In late August 2019, the Supreme Court disclosed that Ginsburg had recently undergone a round of treatment for a malignant tumor found on her pancreas. The release stated that Ginsburg responded well to the treatment and was maintaining an active schedule. Per the Washington Post:
“Justice Ruth Bader Ginsburg today completed a three-week course of stereotactic ablative radiation therapy at Memorial Sloan Kettering Cancer Center in New York City. The focused radiation treatment began on August 5 and was administered on an outpatient basis to treat a tumor on her pancreas. The abnormality was first detected after a routine blood test in early July, and a biopsy performed on July 31 at Sloan Kettering confirmed a localized malignant tumor. As part of her treatment, a bile duct stent was placed.
“The Justice tolerated treatment well. She cancelled her annual summer visit to Santa Fe, but has otherwise maintained an active schedule. The tumor was treated definitively and there is no evidence of disease elsewhere in the body. Justice Ginsburg will continue to have periodic blood tests and scans. No further treatment is needed at this time.”
Politicians and pundits have spent years discussing Ginsburg's health and potential inability to continue her tenure on the bench. During the 2016 election cycle, Ginsburg made waves by speaking out against a potential Trump presidency. Per the New York Times:
“I can’t imagine what this place would be — I can’t imagine what the country would be — with Donald Trump as our president,” she said. “For the country, it could be four years. For the court, it could be — I don’t even want to contemplate that.”
Then-candidate Trump took to Twitter to rebuke Ginsburg for her statements, which went against judicial precedent not to comment on political races. In the tweet, Trump suggested Ginsburg retire.
Jonathan Turley, a law professor at George Washington University, wrote in a 2017 op-ed for the Hill that Ginsburg should have retired years ago, during the Obama administration.
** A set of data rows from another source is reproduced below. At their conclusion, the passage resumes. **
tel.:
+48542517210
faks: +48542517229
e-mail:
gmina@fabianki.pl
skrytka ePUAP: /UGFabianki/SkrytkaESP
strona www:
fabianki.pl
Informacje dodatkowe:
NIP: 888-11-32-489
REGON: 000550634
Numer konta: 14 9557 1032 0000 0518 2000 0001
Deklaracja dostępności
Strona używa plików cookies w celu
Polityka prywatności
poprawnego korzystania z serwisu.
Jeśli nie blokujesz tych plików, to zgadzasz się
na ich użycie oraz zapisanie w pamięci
By remaining on the Court, she has risked not only her legacy, but also judicial precedent in the country for decades to come.
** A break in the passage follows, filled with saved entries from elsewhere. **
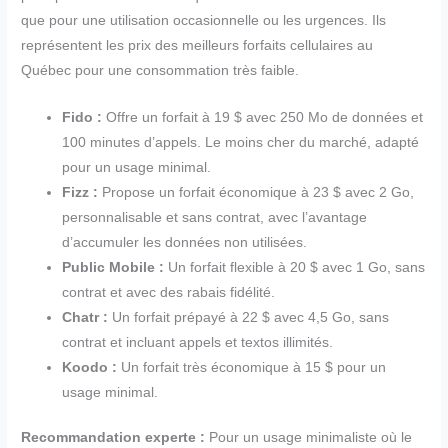
que pour une utilisation occasionnelle ou les urgences. Ils
représentent les prix des meilleurs forfaits cellulaires au
Québec pour une consommation très faible.
Fido :
Offre un forfait à 19 $ avec 250 Mo de données et
100 minutes d’appels. Le moins cher du marché, adapté
pour un usage minimal.
Fizz :
Propose un forfait économique à 23 $ avec 2 Go,
personnalisable et sans contrat, avec l’avantage
d’accumuler les données non utilisées.
Public Mobile :
Un forfait flexible à 20 $ avec 1 Go, sans
contrat et avec des rabais fidélité.
Chatr :
Un forfait prépayé à 22 $ avec 4,5 Go, sans
contrat et incluant appels et textos illimités.
Koodo :
Un forfait très économique à 15 $ pour un
usage minimal.
Recommandation experte :
Pour un usage minimaliste où le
It may also have been an equally huge loss for the of Justice Ruth Bader Ginsburg, who ignored increasing calls for her retirement during the Obama administration to avoid the prospect of the flipping of her seat from a liberal to a conservative member. That gamble — whatever calculation — could now cost a sweeping number of key cases hanging by a 5-4 margin, including much of the precedent built around Roe v. Wade, if not an outright overturning of that decision.
...Various advocates suggested for years that Ginsburg might be staying too long on the Court. Those suggestions became more and more blunt as Obama’s second term progressed. What began as polite suggestions that it “might be time to leave” became more and more pointed, if not panicked, in the last two years of the Obama term. Recently, CNN’s Chris Cuomo put it in the most vivid terms and asked a senator, now that Trump is president, “What if Ruth Bader Ginsburg runs out of gas?"
In an interview with NPR shortly before beginning treatment, Ginsburg made it clear she had no intention of leaving the bench.
"There was a senator, I think it was after my pancreatic cancer, who announced with great glee that I was going to be dead within six months," Ginsburg said. "That senator, whose name I have forgotten, is now himself dead, and I," she added with a smile, "am very much alive."